BUDE’S Steph Jones-Giles has applauded an announcement by the Dr Hadwen Trust, who have awarded a grant of £311,000 to support the University of Dundee’s pioneering work to teach doctors life-saving surgical interventions and to test new medical devices.

Steph is currently undertaking a sponsored slim, raising money for the Dr Hadwen Trust in memory of her father, who she lost last year to heart disease. Having already smashed her three stone goal, Steph is now working steadily towards losing five stone by December. She hopes to raise as much money as she can, specifically for heart disease research, through the charity.

The grant takes the Dr Hadwen Trust’s funding to almost half a million pounds, enabling staff from the University’s School of Medicine and Centre for Anatomy and Human Identification (CAHID) to develop a programme for training senior medics.

Heart, stoke, kidney and liver patients are among those who will benefit from the training clinicians and the devices that are tested using Thiel embalmed bodies.

This initiative will help replace animals used in the course of medical training and device testing procedures, and it is hoped the programme will be developed in future to allow junior staff to be trained using Thiel cadavers.

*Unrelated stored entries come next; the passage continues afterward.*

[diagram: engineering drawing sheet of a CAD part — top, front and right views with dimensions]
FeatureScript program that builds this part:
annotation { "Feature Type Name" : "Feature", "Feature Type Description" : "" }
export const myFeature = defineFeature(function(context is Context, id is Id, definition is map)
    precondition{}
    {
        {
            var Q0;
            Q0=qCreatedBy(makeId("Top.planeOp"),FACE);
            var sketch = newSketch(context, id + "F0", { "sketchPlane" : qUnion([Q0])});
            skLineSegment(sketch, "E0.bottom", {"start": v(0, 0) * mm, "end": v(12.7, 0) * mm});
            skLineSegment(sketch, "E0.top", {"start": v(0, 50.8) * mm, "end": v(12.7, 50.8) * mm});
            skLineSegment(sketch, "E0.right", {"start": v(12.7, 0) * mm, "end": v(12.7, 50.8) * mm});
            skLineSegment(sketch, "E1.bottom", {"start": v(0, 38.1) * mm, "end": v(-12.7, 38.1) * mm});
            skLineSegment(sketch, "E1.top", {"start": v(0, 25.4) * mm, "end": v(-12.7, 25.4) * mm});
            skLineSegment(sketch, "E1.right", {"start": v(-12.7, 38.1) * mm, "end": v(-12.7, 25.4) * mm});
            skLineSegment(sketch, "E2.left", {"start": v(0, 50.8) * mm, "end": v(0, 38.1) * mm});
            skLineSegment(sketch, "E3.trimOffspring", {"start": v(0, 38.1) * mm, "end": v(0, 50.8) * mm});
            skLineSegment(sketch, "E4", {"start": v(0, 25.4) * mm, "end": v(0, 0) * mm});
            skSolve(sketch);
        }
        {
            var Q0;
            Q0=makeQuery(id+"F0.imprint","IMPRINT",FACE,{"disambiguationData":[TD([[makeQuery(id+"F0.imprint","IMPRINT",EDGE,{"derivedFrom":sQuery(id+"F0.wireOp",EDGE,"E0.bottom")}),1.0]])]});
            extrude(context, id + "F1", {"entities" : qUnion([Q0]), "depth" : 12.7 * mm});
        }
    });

CAHID built the first morgue in the country to use the Thiel method of embalming, bringing significant boosts to medical research and training in the UK.

The Dr Hadwen Trust is the UK’s leading medical research charity that exclusively funds and promotes the development of techniques to replace the use of animals in research.

The charity’s science director, Dr Brett Cochrane, said: “It is imperative that any new procedure, drug or medical device is as safe as possible when applied to humans for the first time, and the key to replacing animals in biomedical research is evidence-based, human-focused science.

“Through the application and development of the Thiel embalmed cadaver model, Professor Houston and his team at the University of Dundee may well have one of those most elusive keys – human research and application that leads to direct clinical translatability to benefit people, not in ten years time, but with immediate effect.”

One of the interventions that the new project will help train doctors in is advanced abdominal aortic stent graft repair for aortic aneurysms, using a Thiel training technique developed by the university’s Professor Graeme Houston.

He said: “We are very excited by the potential of this new programme which is, first and foremost, made possible by the incredible generosity of those who bequeath their bodies to the university for medical research and training.

“This helps us move away from using animals to train doctors in advanced interventional techniques and allows us to carry out training in interventions where there is no animal model capable of replicating the human organ, such as aortic stent grafts, which are used to treat aneurysms.

“New medical devices are continually being developed and require rigorous testing before they can be used to treat patients. We are very grateful for the ongoing support of the Dr Hadwen Trust, which is important for the continuation of the programme of research and application.”